Luminous-Lint
- Website type: Online database on photography
- Available in: (in English)
- Website: www.luminous-lint.com
- Commercial: no
- Launched: December 5th, 2005
- Current status: Active

= Luminous-Lint =

Website on photography

Luminous-Lint (or Luminous Lint) is a website on photography, run by Alan Griffiths, on vintage and contemporary photography. The site also serves as a collaborative knowledge base on the history of photography and as of 2023 included more than 126,000 photographs and 1,000 histories, biographies of more than 21,000 photographers, and information about techniques, galleries and dealers, photography timelines and other photography-related issues.

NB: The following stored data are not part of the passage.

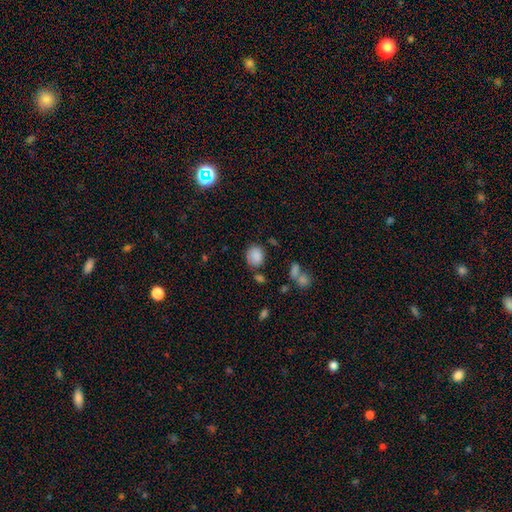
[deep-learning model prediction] The model was most divided on "how rounded": round: 59%, in between: 40%, cigar-shaped: 1%. More confident: smooth or featured — smooth (85%); merging — none (68%).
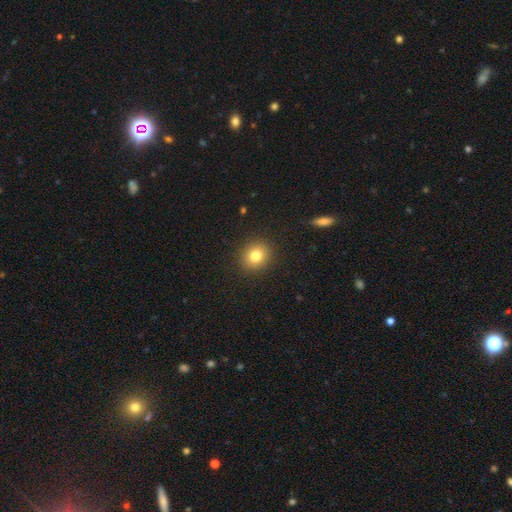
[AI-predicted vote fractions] The model was most divided on "how rounded": round: 78%, in between: 21%, cigar-shaped: 1%. More confident: merging — none (90%); smooth or featured — smooth (81%).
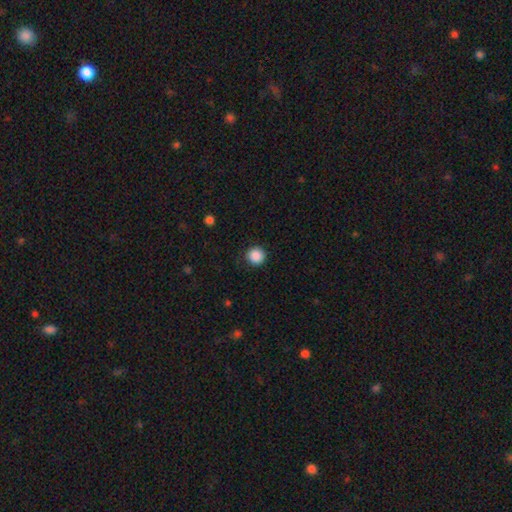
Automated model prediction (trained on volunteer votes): A smooth galaxy with no disk features (88%) that is round (95%). Merging: none (89%).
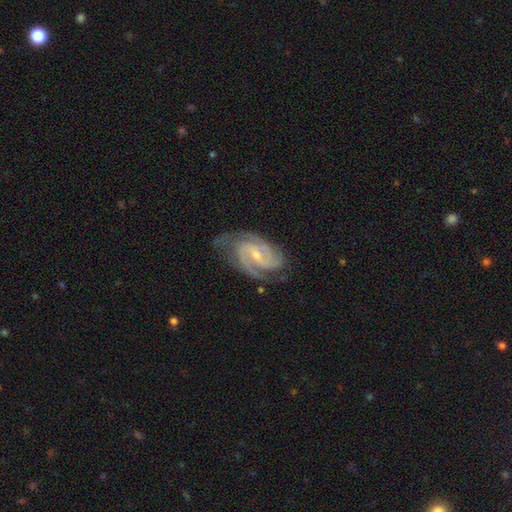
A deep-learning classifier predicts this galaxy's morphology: Smooth or featured?
  - featured or disk: 91% *
  - star or artifact: 5%
  - smooth: 4%
Edge-on disk?
  - no: 97% *
  - yes: 3%
Bar?
  - weak: 48% *
  - no: 35%
  - strong: 17%
Spiral arms?
  - yes: 98% *
  - no: 2%
Spiral winding?
  - medium: 49% *
  - tight: 43%
  - loose: 8%
Spiral arm count?
  - 2: 55% *
  - 3: 27%
  - can't tell: 7%
  - 4: 4%
  - 1: 3%
  - more than 4: 3%
Bulge size?
  - small: 71% *
  - moderate: 24%
  - none: 3%
  - large: 1%
  - dominant: 1%
Merging?
  - none: 72% *
  - minor disturbance: 20%
  - major disturbance: 7%
  - merger: 1%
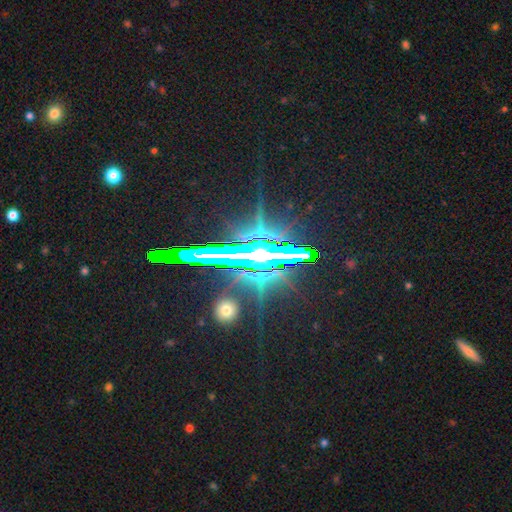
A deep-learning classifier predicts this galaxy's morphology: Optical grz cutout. It shows a star or artifact, not a galaxy (74%).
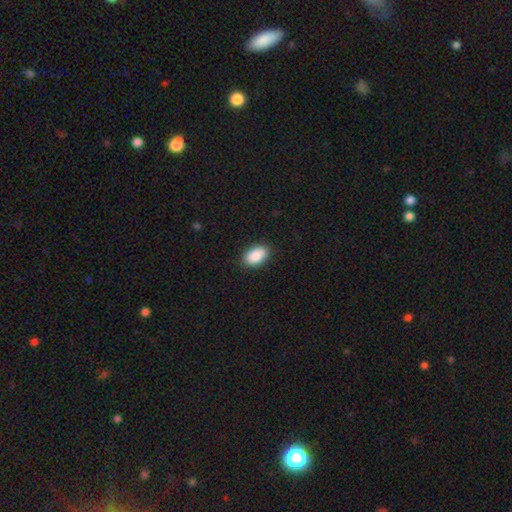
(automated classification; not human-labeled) Smooth or featured?
  - smooth: 89% *
  - star or artifact: 6%
  - featured or disk: 4%
How rounded?
  - in between: 93% *
  - round: 6%
  - cigar-shaped: 2%
Merging?
  - none: 87% *
  - minor disturbance: 10%
  - major disturbance: 2%
  - merger: 1%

Robert Hirsch has referred to it as a "top-notch" photographic site.

In 2022, Alasdair Forster described Luminous-Lint as a "dynamically networked, multiply indexed database in the form of a website that classifies photographs as multivalent entities capable of forming many different taxonomic relationships." Forster went on to say, "That more organic, responsive way of considering photographs within the wider history of the medium has proved both useful and effective, establishing this as the go-to site for academics, institutions, collectors, and devotees all over the world."

The site reproduces Photo Synthesis, a series of articles on individual works that Colin Westerbeck first contributed to the Los Angeles Times.